╭─ Records for this task

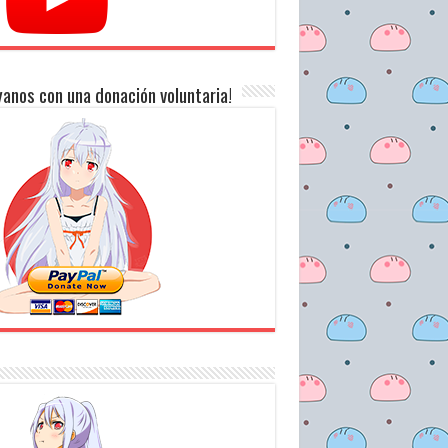
anos con una donación voluntaria!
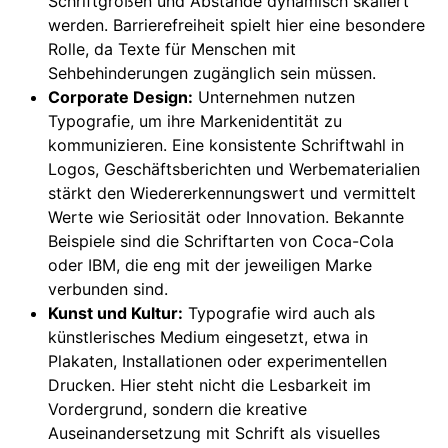
Schriftgrößen und Abstände dynamisch skaliert
werden. Barrierefreiheit spielt hier eine besondere
Rolle, da Texte für Menschen mit
Sehbehinderungen zugänglich sein müssen.
Corporate Design:
Unternehmen nutzen
Typografie, um ihre Markenidentität zu
kommunizieren. Eine konsistente Schriftwahl in
Logos, Geschäftsberichten und Werbematerialien
stärkt den Wiedererkennungswert und vermittelt
Werte wie Seriosität oder Innovation. Bekannte
Beispiele sind die Schriftarten von Coca-Cola
oder IBM, die eng mit der jeweiligen Marke
verbunden sind.
Kunst und Kultur:
Typografie wird auch als
künstlerisches Medium eingesetzt, etwa in
Plakaten, Installationen oder experimentellen
Drucken. Hier steht nicht die Lesbarkeit im
Vordergrund, sondern die kreative
Auseinandersetzung mit Schrift als visuelles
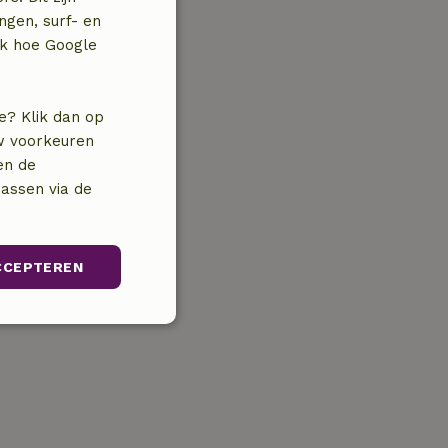
ngen, surf- en
jk hoe Google
e? Klik dan op
uw voorkeuren
en de
assen via de
CCEPTEREN
unctioneel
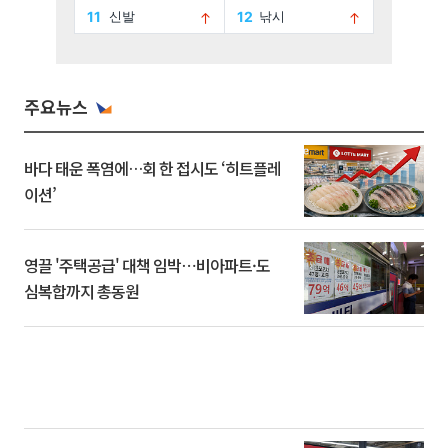
주요뉴스
바다 태운 폭염에…회 한 접시도 ‘히트플레
이션’
영끌 '주택공급' 대책 임박⋯비아파트·도
심복합까지 총동원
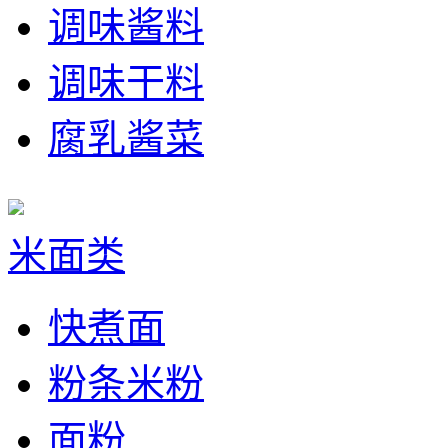
调味酱料
调味干料
腐乳酱菜
米面类
快煮面
粉条米粉
面粉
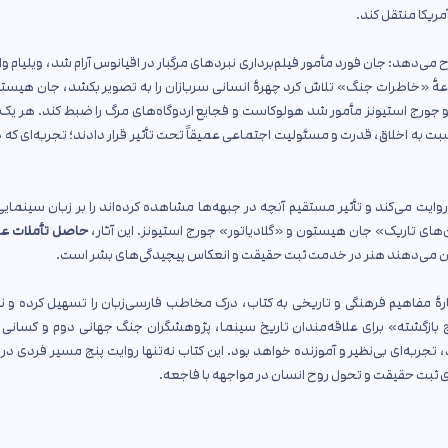
مریکا منتقل کند.
ی‌دهد: جان فورد مأمور فیلم‌برداری نبردهای مرگبار در اقیانوس آرام شد، ویلیام وای
موعهٔ «خاطرات جنگ» تلاش کرد چهرهٔ انسانی سربازان را به تصویر بکشد، جان هیست
 و جورج استیونز مأمور شد هولوکاست و فجایع اردوگاه‌های مرگ را ضبط کند. هر یک ا
 نسبت به اخلاق، قدرت و مسئولیت اجتماعی عمیقاً تحت تأثیر قرار دادند؛ تجربه‌ای که در
ایت می‌کند و تأثیر مستقیم آنچه در جبهه‌ها مشاهده کرده‌اند را بر زبان سینمای
ای تاریک» جان هیستون و «گلادیاتور» جورج استیونز. این آثار،
حاصل تأملات ع
شان می‌دهند هنر در خدمت ثبت حقیقت و انعکاس پیچیدگی‌های بشر است.
هٔ مفاهیم فرهنگی و تاریخی به کتاب، درک مخاطب فارسی‌زبان را تسهیل کرده و ن
 بازگشته» برای علاقه‌مندان تاریخ سینما، پژوهشگران جنگ جهانی دوم و کسانی 
به‌ای بی‌نظیر و آموزنده خواهد بود. این کتاب نه‌تنها روایت پنج مسیر فردی در م
 ثبت حقیقت و تحول روح انسان در مواجهه با فاجعه.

╰─

### Problem details
Exactly as they appear above, write out all the entries, but not the images.

### Solved exercise
anos con una donación voluntaria!
Schriftgrößen und Abstände dynamisch skaliert
werden. Barrierefreiheit spielt hier eine besondere
Rolle, da Texte für Menschen mit
Sehbehinderungen zugänglich sein müssen.
Corporate Design:
Unternehmen nutzen
Typografie, um ihre Markenidentität zu
kommunizieren. Eine konsistente Schriftwahl in
Logos, Geschäftsberichten und Werbematerialien
stärkt den Wiedererkennungswert und vermittelt
Werte wie Seriosität oder Innovation. Bekannte
Beispiele sind die Schriftarten von Coca-Cola
oder IBM, die eng mit der jeweiligen Marke
verbunden sind.
Kunst und Kultur:
Typografie wird auch als
künstlerisches Medium eingesetzt, etwa in
Plakaten, Installationen oder experimentellen
Drucken. Hier steht nicht die Lesbarkeit im
Vordergrund, sondern die kreative
Auseinandersetzung mit Schrift als visuelles
ngen, surf- en
jk hoe Google
e? Klik dan op
uw voorkeuren
en de
assen via de
CCEPTEREN
unctioneel
주요뉴스
바다 태운 폭염에…회 한 접시도 ‘히트플레
이션’
영끌 '주택공급' 대책 임박⋯비아파트·도
심복합까지 총동원
调味酱料
调味干料
腐乳酱菜
米面类
快煮面
粉条米粉
面粉
مریکا منتقل کند.
ی‌دهد: جان فورد مأمور فیلم‌برداری نبردهای مرگبار در اقیانوس آرام شد، ویلیام وای
موعهٔ «خاطرات جنگ» تلاش کرد چهرهٔ انسانی سربازان را به تصویر بکشد، جان هیست
 و جورج استیونز مأمور شد هولوکاست و فجایع اردوگاه‌های مرگ را ضبط کند. هر یک ا
 نسبت به اخلاق، قدرت و مسئولیت اجتماعی عمیقاً تحت تأثیر قرار دادند؛ تجربه‌ای که در
ایت می‌کند و تأثیر مستقیم آنچه در جبهه‌ها مشاهده کرده‌اند را بر زبان سینمای
ای تاریک» جان هیستون و «گلادیاتور» جورج استیونز. این آثار،
حاصل تأملات ع
شان می‌دهند هنر در خدمت ثبت حقیقت و انعکاس پیچیدگی‌های بشر است.
هٔ مفاهیم فرهنگی و تاریخی به کتاب، درک مخاطب فارسی‌زبان را تسهیل کرده و ن
 بازگشته» برای علاقه‌مندان تاریخ سینما، پژوهشگران جنگ جهانی دوم و کسانی 
به‌ای بی‌نظیر و آموزنده خواهد بود. این کتاب نه‌تنها روایت پنج مسیر فردی در م
 ثبت حقیقت و تحول روح انسان در مواجهه با فاجعه.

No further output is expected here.